SOURCE MATERIAL:
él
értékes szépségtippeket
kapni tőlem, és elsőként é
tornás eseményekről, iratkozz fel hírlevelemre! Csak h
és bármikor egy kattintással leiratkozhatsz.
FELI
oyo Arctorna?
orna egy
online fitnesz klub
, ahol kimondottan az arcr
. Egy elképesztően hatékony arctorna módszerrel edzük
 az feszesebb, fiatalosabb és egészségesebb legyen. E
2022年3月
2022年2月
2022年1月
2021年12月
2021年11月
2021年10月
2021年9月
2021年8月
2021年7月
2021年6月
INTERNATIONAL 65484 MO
==
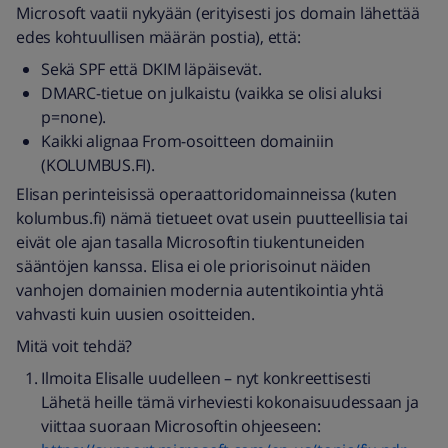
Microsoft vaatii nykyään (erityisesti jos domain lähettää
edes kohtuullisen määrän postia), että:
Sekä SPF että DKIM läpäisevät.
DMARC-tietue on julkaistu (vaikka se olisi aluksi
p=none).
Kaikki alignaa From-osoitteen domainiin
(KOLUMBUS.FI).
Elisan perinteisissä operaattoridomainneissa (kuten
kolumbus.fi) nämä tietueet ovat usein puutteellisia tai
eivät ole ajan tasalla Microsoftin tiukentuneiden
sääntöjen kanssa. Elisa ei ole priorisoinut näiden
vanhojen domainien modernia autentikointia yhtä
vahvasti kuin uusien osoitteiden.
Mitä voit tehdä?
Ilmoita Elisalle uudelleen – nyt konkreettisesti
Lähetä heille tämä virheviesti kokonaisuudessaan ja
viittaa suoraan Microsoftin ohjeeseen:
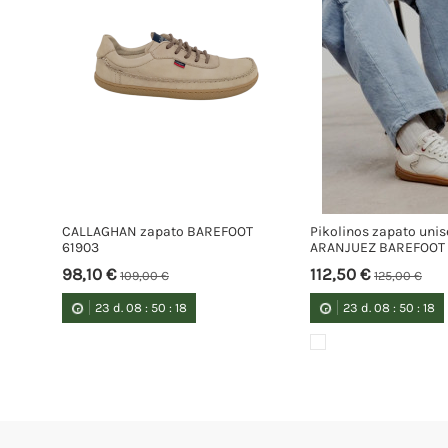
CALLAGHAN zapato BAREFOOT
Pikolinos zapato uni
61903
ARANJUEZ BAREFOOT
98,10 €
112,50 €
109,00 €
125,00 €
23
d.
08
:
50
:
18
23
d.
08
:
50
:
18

EXERCISE BRIEF:
In the records, from the line with "Microsoft vaatii nykyään" to the line with "(KOLUMBUS.FI).", replace "Microsoft" with "Google". Return only those lines, leaving everything else in them unchanged.

SOLVED EXERCISE:
Google vaatii nykyään (erityisesti jos domain lähettää
edes kohtuullisen määrän postia), että:
Sekä SPF että DKIM läpäisevät.
DMARC-tietue on julkaistu (vaikka se olisi aluksi
p=none).
Kaikki alignaa From-osoitteen domainiin
(KOLUMBUS.FI).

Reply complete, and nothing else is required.